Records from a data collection
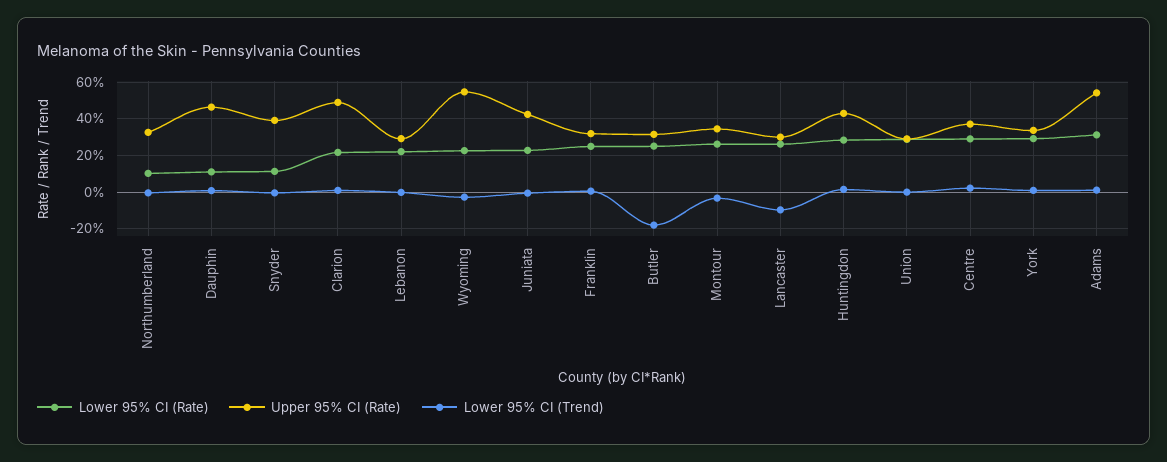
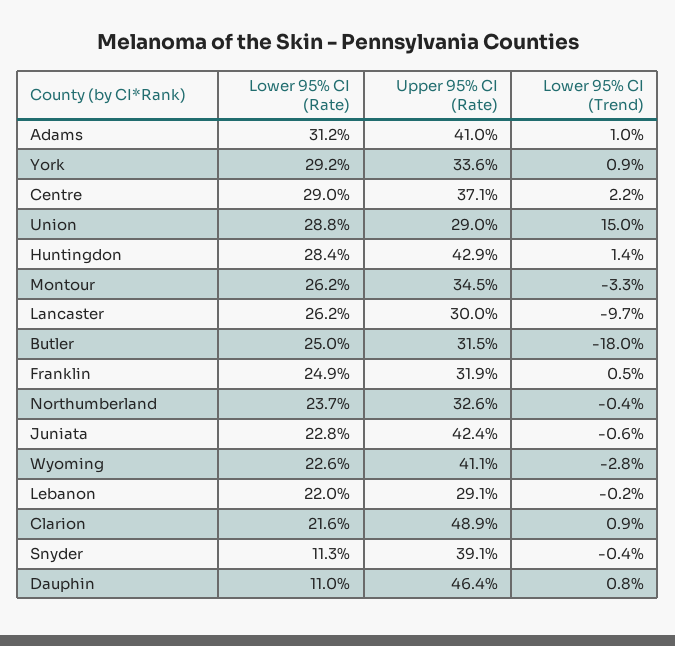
  {
    "Lower 95% CI (Rate)": {
-     "Northumberland": 10,
+     "Northumberland": 23.7,
      "Dauphin": 11,
      "Snyder": 11.3,
      "Clarion": 21.6,
      "Lebanon": 22,
      "Wyoming": 22.6,
      "Juniata": 22.8,
      "Franklin": 24.9,
      "Butler": 25,
      "Montour": 26.2,
      "Lancaster": 26.2,
      "Huntingdon": 28.4,
      "Union": 28.8,
      "Centre": 29,
      "York": 29.2,
      "Adams": 31.2
    },
    "Upper 95% CI (Rate)": {
      "Northumberland": 32.6,
      "Dauphin": 46.4,
      "Snyder": 39.1,
      "Clarion": 48.9,
      "Lebanon": 29.1,
-     "Wyoming": 55,
+     "Wyoming": 41.1,
      "Juniata": 42.4,
      "Franklin": 31.9,
      "Butler": 31.5,
      "Montour": 34.5,
      "Lancaster": 30,
      "Huntingdon": 42.9,
      "Union": 29,
      "Centre": 37.1,
      "York": 33.6,
-     "Adams": 55
+     "Adams": 41
    },
    "Lower 95% CI (Trend)": {
      "Northumberland": -0.4,
      "Dauphin": 0.8,
      "Snyder": -0.4,
      "Clarion": 0.9,
      "Lebanon": -0.2,
      "Wyoming": -2.8,
      "Juniata": -0.6,
      "Franklin": 0.5,
      "Butler": -18,
      "Montour": -3.3,
      "Lancaster": -9.7,
      "Huntingdon": 1.4,
-     "Union": 0,
+     "Union": 15,
      "Centre": 2.2,
      "York": 0.9,
      "Adams": 1
    }
  }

WHAT YOU SHOULD DO: The count of lines above that contain "Huntingdon" is all that should be given.

ANSWER BOX: 3